Seba, I'm so excited for this. I heard great, great things from Oren Ziv and from the team at, um, General Atlantic. So thank you so much for joining me today.
Hi. It's great being here. Thanks very much for having me.
Not at all. But I wanna start with a little bit on you. So tell me, Dlocal is one of the most fascinating stories. It is a machine of a company, and actually quite under the radar, respectfully. So tell me, how did you come to be CEO of Dlocal?
So, Har, it's, uh, it's, it's ... This year it's year number ten, and it's, it was absolutely by chance. So, uh, I was in Montevideo, where I was born, and I at my mother's-in-law birthday party, and I met one of my partners and he tells me, "We are starting a company." I was back then trading stocks and bonds at Santander Bank. I, I studied economics, so it was supposed to be wha- wha- what one, one was meant to do. And he told me, "Look, we are starting this company. Come join us. See how it looks." Uh, and that's how I'm here, uh, ten years later. Absolutely by chance. Obviously I have no idea about payments. Uh, the good things about payments is that it's like a, it's like an onion. You, you keep peeling it and you're thinking, "Now we understand it." And then you realize that there's more and more layers. So absolutely by chance. I would have had no idea that I would be here ten years, ten years later. By no chance.

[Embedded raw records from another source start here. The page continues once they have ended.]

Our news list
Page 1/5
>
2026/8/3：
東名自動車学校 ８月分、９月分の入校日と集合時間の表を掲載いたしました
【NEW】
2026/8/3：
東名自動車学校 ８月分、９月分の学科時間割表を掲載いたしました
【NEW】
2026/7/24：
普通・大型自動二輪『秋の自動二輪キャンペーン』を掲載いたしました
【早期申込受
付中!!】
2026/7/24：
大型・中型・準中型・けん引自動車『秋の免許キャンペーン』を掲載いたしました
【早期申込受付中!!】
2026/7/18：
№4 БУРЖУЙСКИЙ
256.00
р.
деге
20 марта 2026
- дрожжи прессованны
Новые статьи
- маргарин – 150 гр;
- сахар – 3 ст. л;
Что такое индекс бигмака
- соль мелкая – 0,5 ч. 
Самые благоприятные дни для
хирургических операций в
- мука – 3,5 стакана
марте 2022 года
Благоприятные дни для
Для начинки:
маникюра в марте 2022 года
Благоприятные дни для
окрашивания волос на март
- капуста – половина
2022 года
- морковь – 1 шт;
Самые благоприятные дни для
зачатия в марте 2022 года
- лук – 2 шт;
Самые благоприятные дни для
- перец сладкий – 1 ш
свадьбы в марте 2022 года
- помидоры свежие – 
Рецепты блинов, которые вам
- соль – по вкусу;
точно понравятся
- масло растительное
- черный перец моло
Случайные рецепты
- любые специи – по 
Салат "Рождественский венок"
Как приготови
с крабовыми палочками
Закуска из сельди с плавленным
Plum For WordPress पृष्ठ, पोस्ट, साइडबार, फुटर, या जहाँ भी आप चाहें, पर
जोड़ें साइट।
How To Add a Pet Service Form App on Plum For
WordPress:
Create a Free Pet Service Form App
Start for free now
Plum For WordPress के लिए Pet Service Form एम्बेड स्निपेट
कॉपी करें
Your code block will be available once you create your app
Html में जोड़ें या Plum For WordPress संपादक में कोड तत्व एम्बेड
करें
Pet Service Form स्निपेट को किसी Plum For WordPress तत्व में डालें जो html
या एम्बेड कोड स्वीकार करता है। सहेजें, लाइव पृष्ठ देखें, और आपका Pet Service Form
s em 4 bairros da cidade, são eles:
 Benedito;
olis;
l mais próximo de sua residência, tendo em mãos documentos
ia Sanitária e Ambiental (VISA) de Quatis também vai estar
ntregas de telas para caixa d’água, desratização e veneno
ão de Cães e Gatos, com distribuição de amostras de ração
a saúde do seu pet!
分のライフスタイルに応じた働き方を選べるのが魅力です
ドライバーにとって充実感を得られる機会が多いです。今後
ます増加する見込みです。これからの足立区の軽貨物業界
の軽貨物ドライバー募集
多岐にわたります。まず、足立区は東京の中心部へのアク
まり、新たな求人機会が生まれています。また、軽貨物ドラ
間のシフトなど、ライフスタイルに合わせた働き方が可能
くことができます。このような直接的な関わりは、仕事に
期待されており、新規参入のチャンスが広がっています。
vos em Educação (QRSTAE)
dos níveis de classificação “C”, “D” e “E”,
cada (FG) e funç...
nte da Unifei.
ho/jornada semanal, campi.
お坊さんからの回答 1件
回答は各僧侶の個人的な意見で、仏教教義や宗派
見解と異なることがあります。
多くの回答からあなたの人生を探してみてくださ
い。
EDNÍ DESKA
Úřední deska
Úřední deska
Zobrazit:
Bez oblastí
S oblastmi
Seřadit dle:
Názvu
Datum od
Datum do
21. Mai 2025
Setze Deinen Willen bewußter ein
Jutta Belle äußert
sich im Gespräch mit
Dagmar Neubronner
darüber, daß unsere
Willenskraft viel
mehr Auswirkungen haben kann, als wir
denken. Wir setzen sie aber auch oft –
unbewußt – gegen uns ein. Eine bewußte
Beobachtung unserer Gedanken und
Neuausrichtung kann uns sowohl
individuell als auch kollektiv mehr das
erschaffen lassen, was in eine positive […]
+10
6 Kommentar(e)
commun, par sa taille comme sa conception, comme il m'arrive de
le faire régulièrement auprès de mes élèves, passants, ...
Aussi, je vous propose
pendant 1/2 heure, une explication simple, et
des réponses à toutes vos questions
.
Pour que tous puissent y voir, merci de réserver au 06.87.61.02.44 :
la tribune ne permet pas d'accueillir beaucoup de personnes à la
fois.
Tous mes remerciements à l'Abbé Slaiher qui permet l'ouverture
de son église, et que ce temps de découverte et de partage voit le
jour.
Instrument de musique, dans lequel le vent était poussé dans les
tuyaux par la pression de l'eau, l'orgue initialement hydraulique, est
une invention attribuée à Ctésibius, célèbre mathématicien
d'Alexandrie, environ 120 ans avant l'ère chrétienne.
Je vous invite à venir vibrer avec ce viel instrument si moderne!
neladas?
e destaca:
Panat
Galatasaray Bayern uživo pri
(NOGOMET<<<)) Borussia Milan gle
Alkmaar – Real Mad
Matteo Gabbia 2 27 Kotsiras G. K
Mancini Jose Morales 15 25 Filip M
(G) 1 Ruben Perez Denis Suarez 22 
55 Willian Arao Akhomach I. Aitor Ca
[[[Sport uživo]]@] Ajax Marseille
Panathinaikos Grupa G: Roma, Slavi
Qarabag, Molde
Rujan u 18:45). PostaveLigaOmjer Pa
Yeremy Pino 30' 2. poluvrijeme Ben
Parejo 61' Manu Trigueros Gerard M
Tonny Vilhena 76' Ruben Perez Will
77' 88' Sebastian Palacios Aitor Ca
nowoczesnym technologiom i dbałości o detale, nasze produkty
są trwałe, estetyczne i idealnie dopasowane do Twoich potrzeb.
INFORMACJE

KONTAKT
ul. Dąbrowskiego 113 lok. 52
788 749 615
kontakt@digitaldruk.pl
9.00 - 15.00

Can I ask you a question? And I often think about this one (laughs) . And I sent you the schedule beforehand. I'm like, "Oh, can I ask you a random question that I just thought about?" Luck and skill. I think, you know, (laughs) pe- people often kind of conflate the two, but then also don't appreciate that actually a lot is skill as well. How do you think about the role of luck and skill in your progression to be CEO today?
I think anyone who ... N- n- no one would disregard luck. You know, it, it's, it's impossible to disregard. Obviously you need to work extremely hard and you do everything you can to, to go after it. Uh, we're gonna be discussing a little bit more, but I really suffer when we lose, and it's something that I think has also proven to be a, a way of being lucky, in the sense that I don't wanna lose. Uh, so the fact that we don't wanna lose means that I'm gonna put everything I have, uh, to hopefully being a chance to be successful. So I think you need to go to your mother-in-law's dinner party. That's one lesson. Uh, so that's the luck component. But then you have ten years of very hard work, so bo- both are really important.